* **The task**: Start at the top of the records and, please, print each line exactly through the line that contains "- mass: <112,213,148,242>", leaving out all pictures.

****************

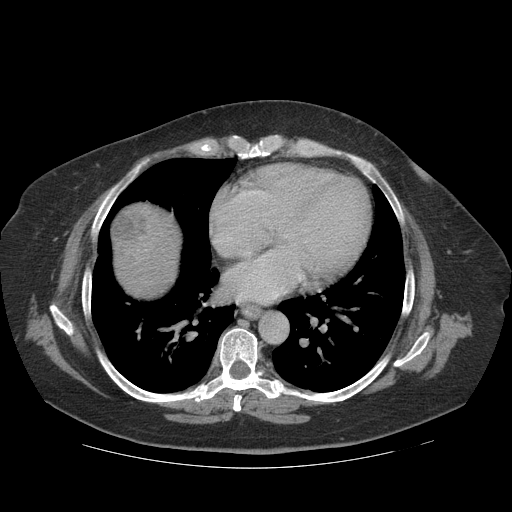
Contrast-enhanced abdominal CT (liver protocol), one axial slice; position 111 of 121 along the scan axis; reconstruction kernel STANDARD; 140 kVp; soft-tissue window (W 400 / L 40 HU); 2.5 mm slice thickness; 512 × 512 image matrix, field of view 420 × 420 mm. Case-level facts recorded for this patient, not image findings: diagnosis: hepatocellular carcinoma (patient treated with transarterial chemoembolisation; whether this scan precedes or follows treatment is not stated here); TNM stage (as recorded): Stage-IIIA; Child-Pugh class: A; tumour differentiation: well differentiated.
Structures marked on this image (semi-automatic segmentation, software-assisted and operator-edited):
- liver parenchyma outside the tumour (the mass and vessels are separate outlines, so this box may not span the whole liver): bounding box <112,202,180,296> (left, top, right, bottom; pixels)
- mass: <112,213,148,242>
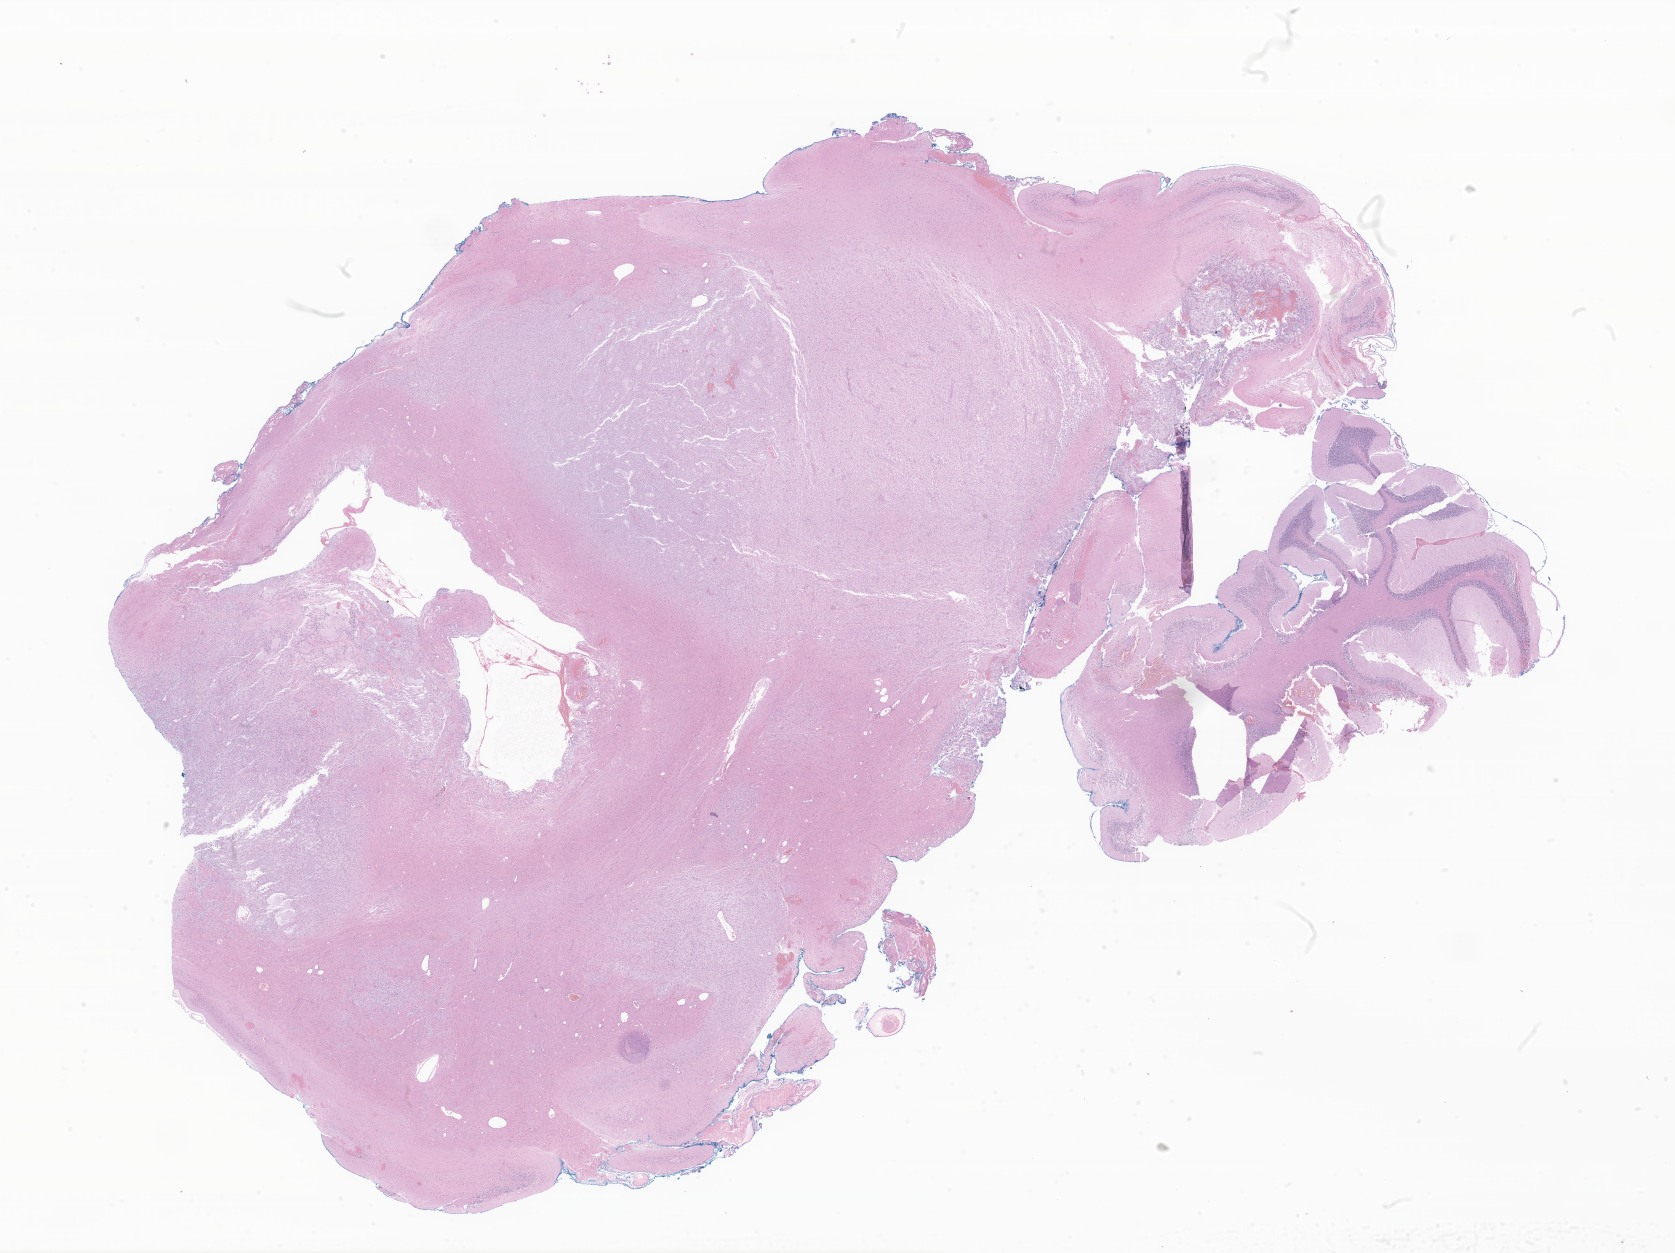
Whole-slide image, hematoxylin and eosin (H&E) stain of tumor tissue from the brain — whole scanned area (about 28.3 x 21.1 mm) shown as a low-resolution overview. Formalin-fixed, paraffin-embedded (FFPE) tissue. Female patient, age 92 months (7 years 8 months).
Diagnosis (ICD-O-3 morphology term): Neoplasm, uncertain whether benign or malignant.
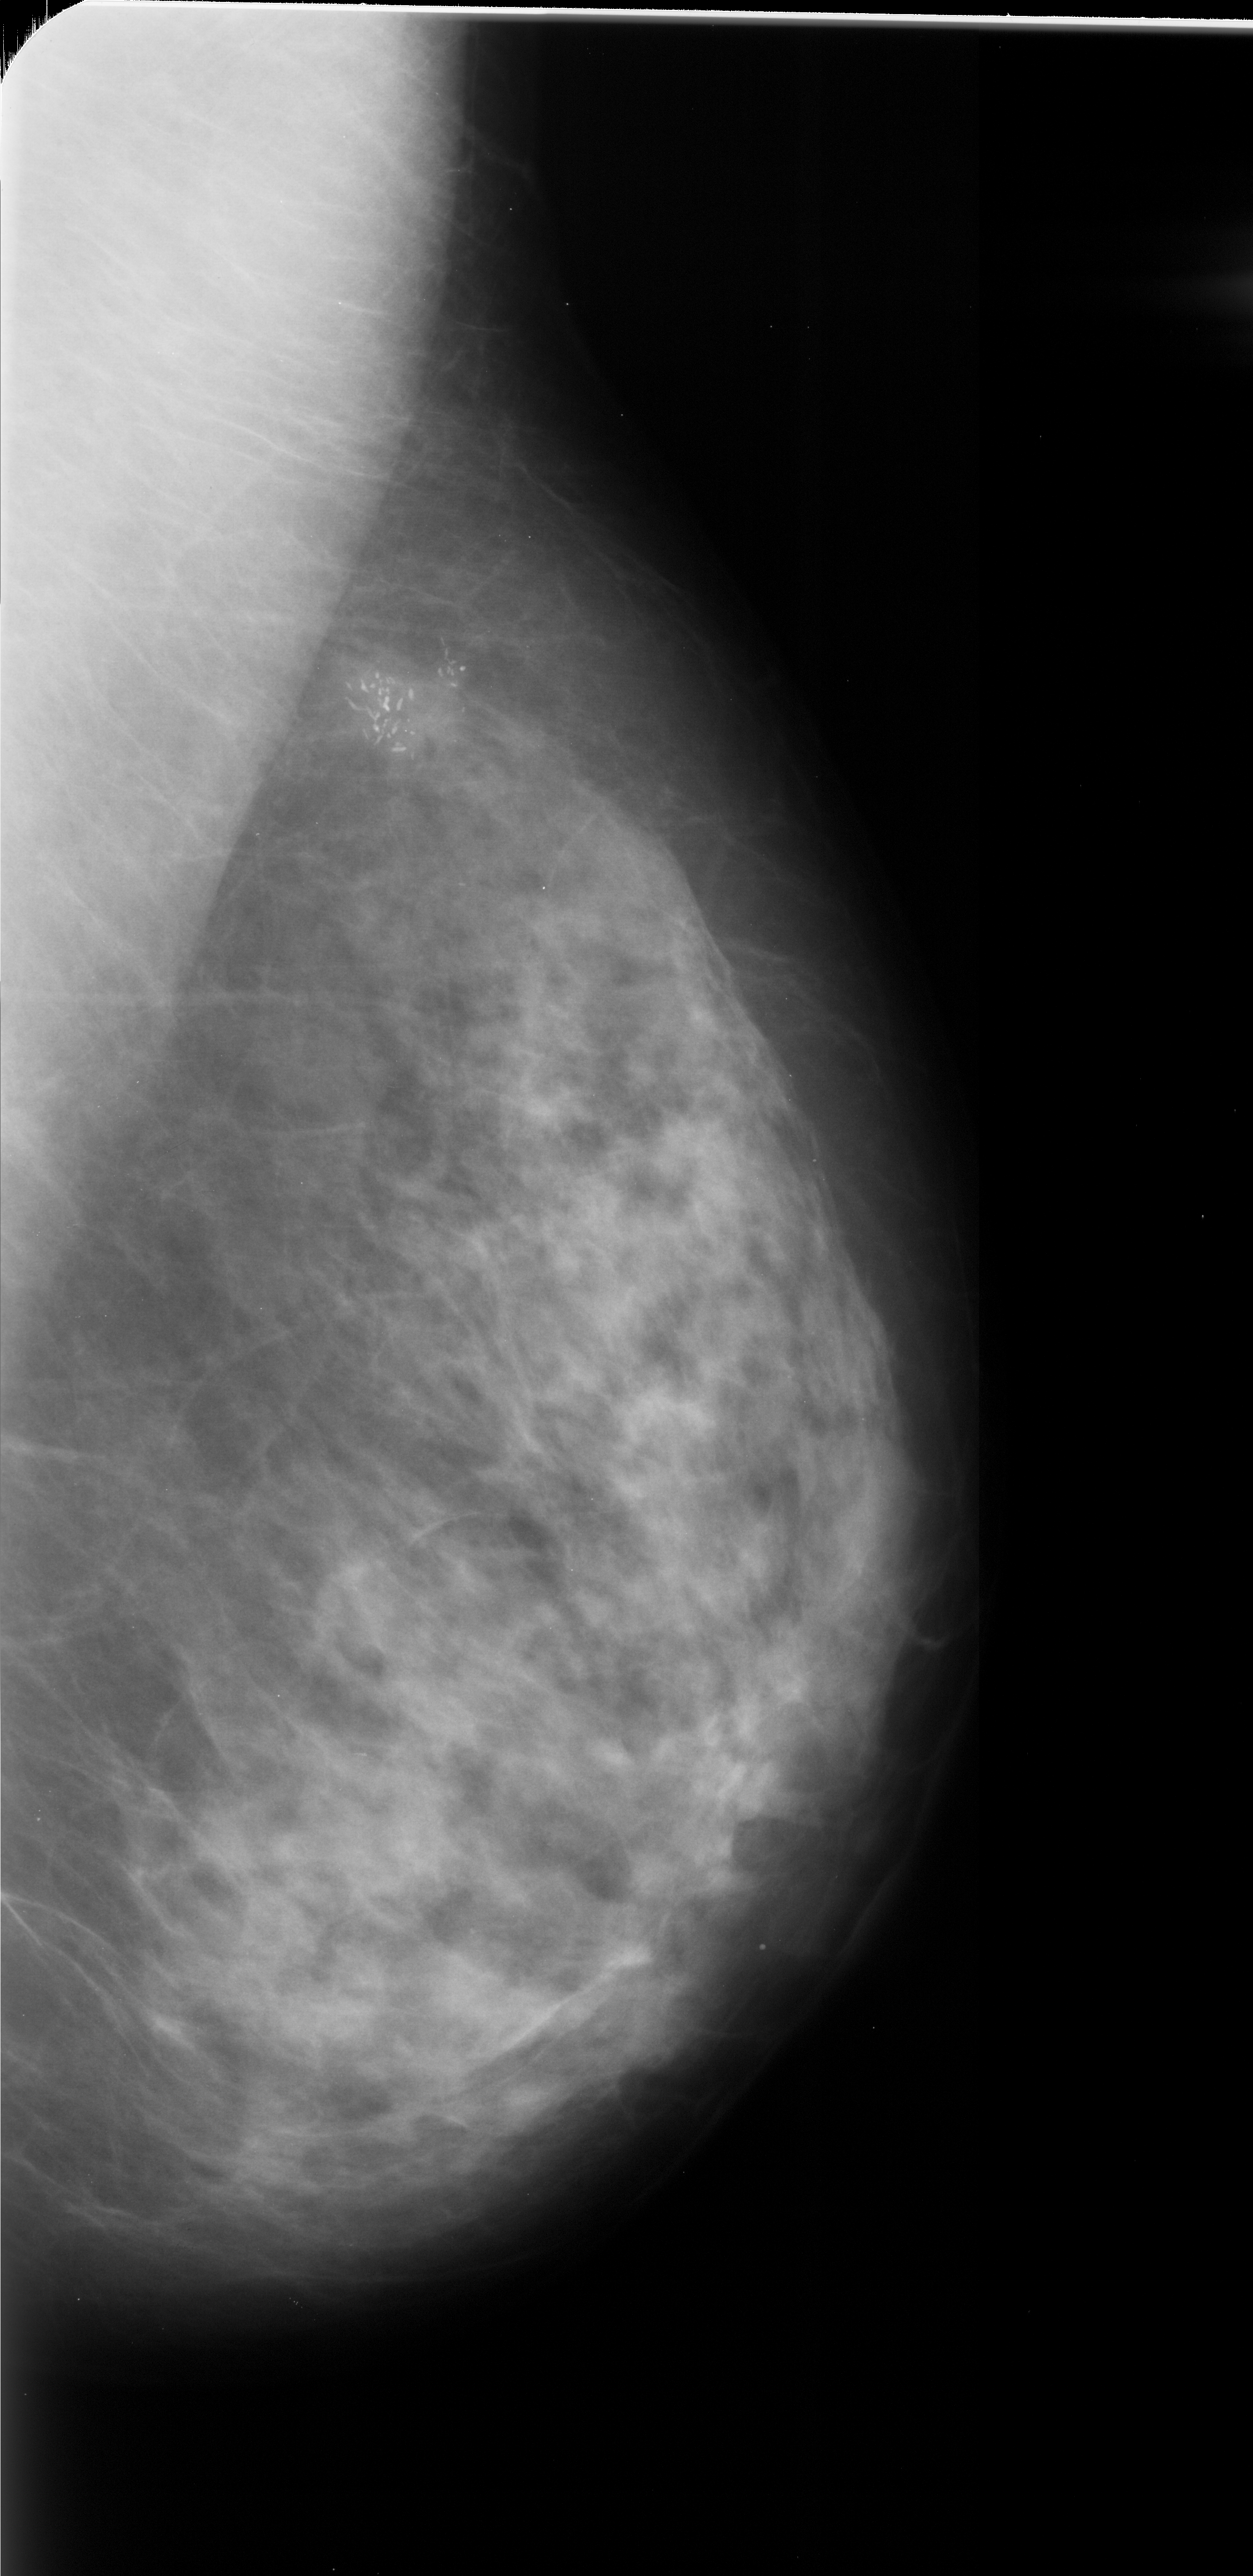
Digitized screen-film mammogram. Right breast. MLO view. BI-RADS breast density category 3 (scale 1–4). 1253 × 2576 image matrix.
Marked abnormalities (boxes around the expert regions of interest):
- calcifications, morphology fine linear branching, distribution clustered; BI-RADS assessment category 5; subtlety rating 5 on a 1 (subtle) to 5 (obvious) scale; pathology result (as recorded, not read from the image): malignant: box from (x=324, y=631) to (x=494, y=783) px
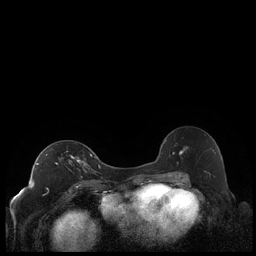
Breast MRI (dynamic contrast-enhanced), one axial slice; position 125 of 248 along the scan axis; dynamic contrast-enhanced series, time point 2 of 7 at this slice position (early post-contrast); 1.5 T; TE 1.9 ms, TR 4.2 ms; 0.8 mm slice thickness; 256 × 256 image matrix, field of view 320 × 320 mm. Female patient.
Outlined on this slice (semi-automatically segmented with operator editing):
- enhancing-tissue mask used for the functional tumour volume (all voxels passing the contrast-enhancement thresholds inside the analysis volume; usually the tumour): bounding box [x1, y1, x2, y2] px = [36, 154, 92, 182]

****************

* **Answer space**:
Contrast-enhanced abdominal CT (liver protocol), one axial slice; position 111 of 121 along the scan axis; reconstruction kernel STANDARD; 140 kVp; soft-tissue window (W 400 / L 40 HU); 2.5 mm slice thickness; 512 × 512 image matrix, field of view 420 × 420 mm. Case-level facts recorded for this patient, not image findings: diagnosis: hepatocellular carcinoma (patient treated with transarterial chemoembolisation; whether this scan precedes or follows treatment is not stated here); TNM stage (as recorded): Stage-IIIA; Child-Pugh class: A; tumour differentiation: well differentiated.
Structures marked on this image (semi-automatic segmentation, software-assisted and operator-edited):
- liver parenchyma outside the tumour (the mass and vessels are separate outlines, so this box may not span the whole liver): bounding box <112,202,180,296> (left, top, right, bottom; pixels)
- mass: <112,213,148,242>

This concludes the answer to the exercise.